Each line of the data below that holds the word "response" is to be reported in full.

__________

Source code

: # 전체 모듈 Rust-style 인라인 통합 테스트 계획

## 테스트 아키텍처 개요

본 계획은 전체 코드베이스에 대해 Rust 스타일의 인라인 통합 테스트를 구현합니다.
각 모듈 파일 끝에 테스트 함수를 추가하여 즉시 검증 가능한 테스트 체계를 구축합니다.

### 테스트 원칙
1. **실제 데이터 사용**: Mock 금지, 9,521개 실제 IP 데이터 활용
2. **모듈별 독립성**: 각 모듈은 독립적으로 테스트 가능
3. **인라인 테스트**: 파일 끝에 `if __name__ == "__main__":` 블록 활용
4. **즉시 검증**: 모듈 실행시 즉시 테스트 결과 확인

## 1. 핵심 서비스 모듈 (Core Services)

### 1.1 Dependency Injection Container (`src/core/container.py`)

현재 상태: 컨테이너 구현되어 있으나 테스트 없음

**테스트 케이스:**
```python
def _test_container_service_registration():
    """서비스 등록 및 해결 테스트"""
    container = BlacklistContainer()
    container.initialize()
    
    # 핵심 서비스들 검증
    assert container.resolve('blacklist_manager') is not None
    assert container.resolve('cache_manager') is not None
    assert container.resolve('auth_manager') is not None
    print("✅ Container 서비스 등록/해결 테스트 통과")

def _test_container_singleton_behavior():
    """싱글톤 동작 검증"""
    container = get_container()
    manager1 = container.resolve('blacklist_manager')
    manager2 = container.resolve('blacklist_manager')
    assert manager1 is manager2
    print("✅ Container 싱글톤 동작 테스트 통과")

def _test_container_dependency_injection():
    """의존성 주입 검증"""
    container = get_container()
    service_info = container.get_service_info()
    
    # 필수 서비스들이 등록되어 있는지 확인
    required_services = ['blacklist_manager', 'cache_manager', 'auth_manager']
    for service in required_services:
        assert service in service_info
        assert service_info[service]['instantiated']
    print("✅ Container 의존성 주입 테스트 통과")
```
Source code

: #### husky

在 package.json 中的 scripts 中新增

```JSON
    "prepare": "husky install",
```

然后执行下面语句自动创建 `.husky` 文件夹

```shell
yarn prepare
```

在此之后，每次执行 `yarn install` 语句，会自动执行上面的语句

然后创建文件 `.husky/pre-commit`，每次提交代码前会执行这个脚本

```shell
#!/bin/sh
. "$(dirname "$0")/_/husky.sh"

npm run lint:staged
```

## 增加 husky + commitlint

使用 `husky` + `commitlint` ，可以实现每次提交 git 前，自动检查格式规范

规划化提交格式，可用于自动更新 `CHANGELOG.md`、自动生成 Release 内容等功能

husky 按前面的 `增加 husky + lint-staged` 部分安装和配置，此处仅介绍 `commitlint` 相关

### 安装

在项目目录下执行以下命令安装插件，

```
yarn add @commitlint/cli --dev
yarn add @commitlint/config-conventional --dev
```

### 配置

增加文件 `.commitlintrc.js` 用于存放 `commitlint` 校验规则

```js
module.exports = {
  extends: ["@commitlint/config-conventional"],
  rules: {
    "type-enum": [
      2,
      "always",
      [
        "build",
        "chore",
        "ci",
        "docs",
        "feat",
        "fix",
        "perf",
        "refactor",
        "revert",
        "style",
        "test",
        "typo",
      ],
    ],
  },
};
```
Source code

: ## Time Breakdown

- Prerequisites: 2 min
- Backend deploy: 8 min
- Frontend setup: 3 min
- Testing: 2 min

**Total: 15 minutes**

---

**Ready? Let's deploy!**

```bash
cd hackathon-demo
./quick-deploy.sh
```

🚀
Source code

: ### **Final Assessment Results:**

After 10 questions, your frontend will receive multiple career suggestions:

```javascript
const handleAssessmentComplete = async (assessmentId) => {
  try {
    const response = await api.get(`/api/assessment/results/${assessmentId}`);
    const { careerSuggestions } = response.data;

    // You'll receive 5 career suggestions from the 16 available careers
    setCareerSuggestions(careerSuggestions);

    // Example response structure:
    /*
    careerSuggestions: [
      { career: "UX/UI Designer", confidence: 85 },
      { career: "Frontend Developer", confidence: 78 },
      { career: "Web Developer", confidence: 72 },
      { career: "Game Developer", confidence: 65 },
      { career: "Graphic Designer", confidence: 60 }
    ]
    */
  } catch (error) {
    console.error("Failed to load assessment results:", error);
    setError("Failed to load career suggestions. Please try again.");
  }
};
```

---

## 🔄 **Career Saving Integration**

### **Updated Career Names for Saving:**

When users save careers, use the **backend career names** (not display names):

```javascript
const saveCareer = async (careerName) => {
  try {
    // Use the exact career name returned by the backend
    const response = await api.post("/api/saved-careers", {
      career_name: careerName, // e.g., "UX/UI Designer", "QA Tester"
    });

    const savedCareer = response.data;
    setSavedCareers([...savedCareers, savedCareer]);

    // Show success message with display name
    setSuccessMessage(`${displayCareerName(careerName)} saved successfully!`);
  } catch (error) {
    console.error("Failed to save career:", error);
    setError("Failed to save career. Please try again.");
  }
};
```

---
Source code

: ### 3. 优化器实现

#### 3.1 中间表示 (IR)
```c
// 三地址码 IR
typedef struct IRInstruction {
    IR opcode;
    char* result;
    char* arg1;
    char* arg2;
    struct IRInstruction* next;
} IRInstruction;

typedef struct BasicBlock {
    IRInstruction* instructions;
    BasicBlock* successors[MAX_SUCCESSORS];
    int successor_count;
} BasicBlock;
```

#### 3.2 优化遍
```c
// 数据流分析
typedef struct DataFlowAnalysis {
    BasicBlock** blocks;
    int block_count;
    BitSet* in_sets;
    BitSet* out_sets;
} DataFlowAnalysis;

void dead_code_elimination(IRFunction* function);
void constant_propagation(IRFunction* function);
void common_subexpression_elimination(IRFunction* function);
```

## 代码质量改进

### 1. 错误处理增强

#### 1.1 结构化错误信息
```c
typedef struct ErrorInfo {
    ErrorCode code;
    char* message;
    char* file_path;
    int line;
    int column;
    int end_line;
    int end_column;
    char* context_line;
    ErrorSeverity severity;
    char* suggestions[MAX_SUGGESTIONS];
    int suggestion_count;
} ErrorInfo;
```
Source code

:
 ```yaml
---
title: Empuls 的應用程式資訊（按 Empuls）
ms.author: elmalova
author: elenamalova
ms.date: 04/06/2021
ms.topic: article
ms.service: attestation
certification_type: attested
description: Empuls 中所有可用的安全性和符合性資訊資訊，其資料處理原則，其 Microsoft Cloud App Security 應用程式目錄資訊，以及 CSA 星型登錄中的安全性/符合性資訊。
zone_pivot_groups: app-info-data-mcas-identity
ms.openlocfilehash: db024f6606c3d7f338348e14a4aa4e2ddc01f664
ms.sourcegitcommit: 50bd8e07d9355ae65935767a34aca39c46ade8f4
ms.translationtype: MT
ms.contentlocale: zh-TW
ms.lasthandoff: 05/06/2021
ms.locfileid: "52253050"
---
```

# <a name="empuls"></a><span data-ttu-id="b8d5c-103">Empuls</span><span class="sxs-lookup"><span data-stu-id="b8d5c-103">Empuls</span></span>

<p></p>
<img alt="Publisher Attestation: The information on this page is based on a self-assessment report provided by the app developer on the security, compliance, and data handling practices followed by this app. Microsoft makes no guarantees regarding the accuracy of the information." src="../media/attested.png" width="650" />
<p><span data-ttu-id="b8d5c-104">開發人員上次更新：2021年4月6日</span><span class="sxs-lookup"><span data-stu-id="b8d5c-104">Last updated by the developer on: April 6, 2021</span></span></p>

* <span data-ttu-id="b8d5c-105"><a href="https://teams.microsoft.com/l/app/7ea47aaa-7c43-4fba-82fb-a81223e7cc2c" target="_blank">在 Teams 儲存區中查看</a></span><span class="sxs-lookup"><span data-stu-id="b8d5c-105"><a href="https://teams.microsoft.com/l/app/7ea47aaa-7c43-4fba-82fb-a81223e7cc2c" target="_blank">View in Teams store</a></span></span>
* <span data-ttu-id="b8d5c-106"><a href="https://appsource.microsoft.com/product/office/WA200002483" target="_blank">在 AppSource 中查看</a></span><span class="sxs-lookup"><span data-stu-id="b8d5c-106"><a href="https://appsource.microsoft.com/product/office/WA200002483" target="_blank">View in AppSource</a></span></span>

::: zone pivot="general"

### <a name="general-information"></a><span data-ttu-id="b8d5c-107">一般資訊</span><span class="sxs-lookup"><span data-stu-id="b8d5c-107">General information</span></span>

__________

> **SOLUTION FOR THIS EXERCISE**:
    const response = await api.get(`/api/assessment/results/${assessmentId}`);
    const { careerSuggestions } = response.data;
    // Example response structure:
    const response = await api.post("/api/saved-careers", {
    const savedCareer = response.data;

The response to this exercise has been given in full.